Personal information
- Born: 7 September 1971 (age 54) Belgrade, SR Serbia, SFR Yugoslavia
- Nationality: Serbian
- Coaching career: 1995–present

Career history

Coaching
- 1995–2004: Atlas (assistant)
- 2006: India
- 2006–2008: CSKA Moscow 2
- 2008–2014: Nizhny Novgorod
- 2014–2015: Banvit
- 2017–2024: Nizhny Novgorod
- 2021–present: Russia
- 2025–present: Iraklis

Career highlights
- FIBA Champions League Best Coach (2021); Russian Cup winner (2023);

= Zoran Lukić (basketball) =

Serbian basketball coach

Zoran Lukić (Зоран Лукић; born 7 September 1971) is a Serbian professional basketball coach. He is currently the head coach of the Russian national team, as well as Iraklis of the Greek Basketball League (GBL) and the European North Basketball League (ENBL).

== Coaching career ==
Lukić started his coaching career in 1995 when he joined the coaching staff of Serbian team Beopetrol (later renamed to Atlas). He worked there as an assistant coach under Zoran Krečković, Slobodan Klipa, Predrag Badnjarević, and Zoran Slavnić.

In August 2006, Lukić came to Russia, becoming the head coach for CSKA Moscow 2, a youth system of CSKA Moscow.

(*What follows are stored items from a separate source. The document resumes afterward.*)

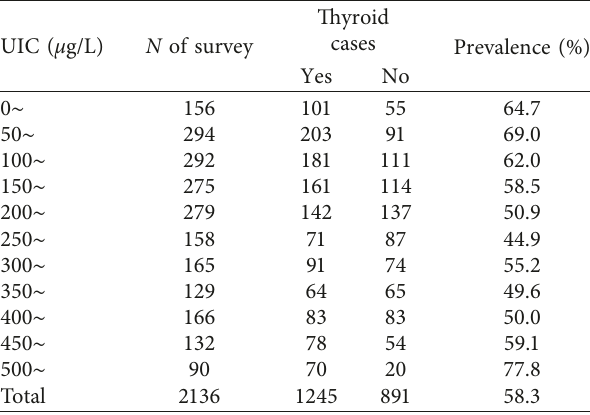
Figure 3: Prevalence of thyroid diseases in different UIC levels. Table 8: The influence of different urine iodine concentration on the prevalence of thyroid diseases.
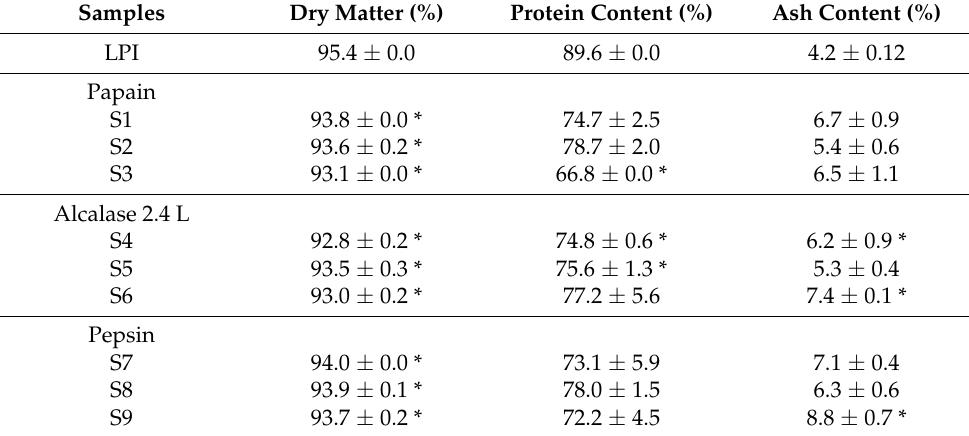
Table 3. Dry matter (%), protein content (%) and ash content (%) of lupin protein isolate (LPI) and fermented LPI hydrolysates.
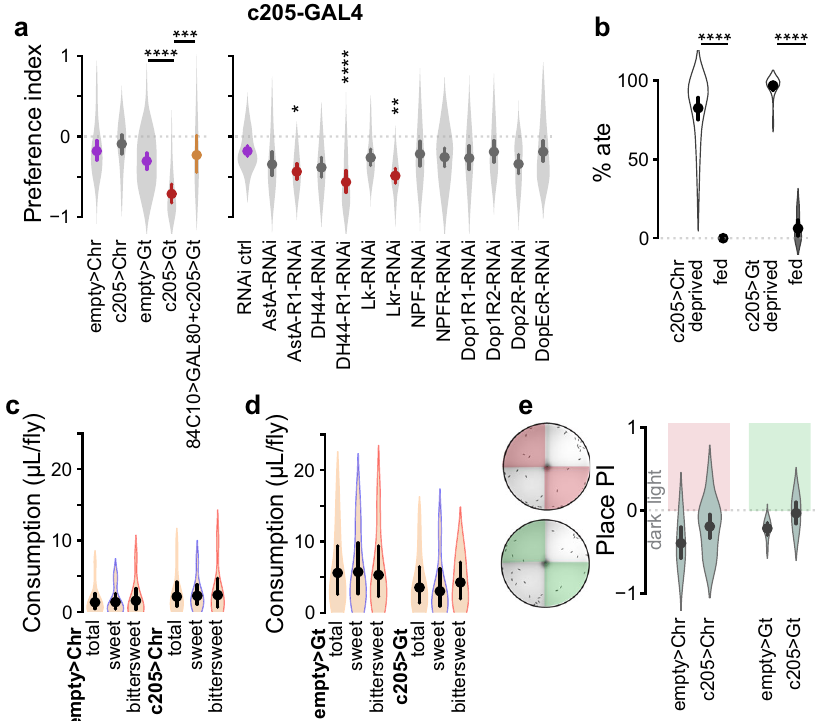
Fig. 3 Fan-shaped Body layer 6 is the convergence node of a decision making ensemble. a (left) Optogenetic activation of FBl6 neurons did not affect preference. In contrast, optogenetic inhibition shifted preference towards bittersweet. Simultaneous repression of GAL4 expression in FBl6 neurons using GAL80 during optogenetic inhibition abolished the preference shift induced by optogenetic inhibition. This manipulation con fi rmed the role of FBl6 neurons in producing preference shift upon optogenetic inhibition. a (right) RNAi knockdown of AstA-R1, DH44-R1, or Lkr receptors in FBl6 shifted preference toward bittersweet. b Optogenetic activation or inhibition of FBl6 did not induce feeding in fed fl ies or prevent feeding in food-deprived fl ies. Optogenetic activation ( c ) or inhibition ( d ) of FBl6 did not change total food consumption per fl y compared to respective empty-GAL4 controls. Food consumption was quanti fi ed by extracting red and blue food dyes from fl ies after the assay and measuring the extract absorbance using UV – vis spectrometry. Concentrations of individual dyes were calculated per trial by interpolating absorbance in the standard curve for each dye. Total volume of agarose ingested was then calculated from red and blue dye concentrations and divided by number of fl ies that ate red and blue food in that trial. Total food volume is the average of consumption by each fl y regardless of type of food consumed. Within each group, there was no signi fi cant difference in sweet vs. bittersweet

=== Nizhny Novgorod (2008–2014) ===
In September 2008, Nizhny Novgorod and its general manager Panov hired Lukić as their new head coach. In his second season (2009–10) as the head coach of Nizhny, he won the 2nd-tier Russian SuperLeague B, and got promoted to the Russian Professional League for the 2010–11 season. On 16 March 2011, Lukić and Nizhny had an 80–53 loss to Spartak Saint Petersburg in the Russian Cup Final. In June 2011, Lukić signed a two-year contract extension with Nizhny Novgorod.

On 30 June 2014, Lukić terminated his contract with Nizhny Novgorod on mutual agreement.

=== Banvit (2014–2015) ===
On 4 July 2014, Turkish team Banvit hired Lukić as their new head coach. On 18 January 2015, Lukić was the head coach for Team Asia at the Turkish League All-Star Game. On 18 February 2015, his team had a 89–64 loss to Pınar Karşıyaka in the 2014–15 Turkish Cup Quarterfinal. On the next day, he parted ways with Banavit following the loss in the Turkish Cup Quarterfinal. He finished his term with a 10–6 record in the Turkish League and with a 10–6 record in EuroCup.

=== Nizhny Novgorod (2017–present) ===
In March 2017, Lukić returned to Nizhny Novgorod as a sports director. In April 2017, he became their new head coach, succeeding Artūrs Štālbergs.

== National team coaching career ==
In 2006, Lukić was the head coach of the India national team.

Lukić was an assistant coach of the Russia national U16 team at the 2008 FIBA Europe Under-16 Championship in Chieti, Italy.

In October 2021, the Russian Basketball Federation hired Lukić as new head coach for the Russian national team.